DATA TO PROCESS: Begin
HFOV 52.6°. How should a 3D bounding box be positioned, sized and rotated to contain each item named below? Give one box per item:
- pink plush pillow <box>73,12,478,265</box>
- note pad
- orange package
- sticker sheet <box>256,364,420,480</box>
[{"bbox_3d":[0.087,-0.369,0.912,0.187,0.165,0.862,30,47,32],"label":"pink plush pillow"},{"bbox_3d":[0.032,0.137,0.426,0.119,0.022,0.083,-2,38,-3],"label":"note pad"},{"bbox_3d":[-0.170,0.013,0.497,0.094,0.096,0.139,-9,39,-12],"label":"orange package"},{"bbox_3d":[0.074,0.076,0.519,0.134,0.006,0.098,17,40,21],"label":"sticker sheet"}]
DATA TO PROCESS: End
- _WHAT TO PRODUCE_: The entries are to be retyped in full, with no alteration.

- _REPLY_:
HFOV 52.6°. How should a 3D bounding box be positioned, sized and rotated to contain each item named below? Give one box per item:
- pink plush pillow <box>73,12,478,265</box>
- note pad
- orange package
- sticker sheet <box>256,364,420,480</box>
[{"bbox_3d":[0.087,-0.369,0.912,0.187,0.165,0.862,30,47,32],"label":"pink plush pillow"},{"bbox_3d":[0.032,0.137,0.426,0.119,0.022,0.083,-2,38,-3],"label":"note pad"},{"bbox_3d":[-0.170,0.013,0.497,0.094,0.096,0.139,-9,39,-12],"label":"orange package"},{"bbox_3d":[0.074,0.076,0.519,0.134,0.006,0.098,17,40,21],"label":"sticker sheet"}]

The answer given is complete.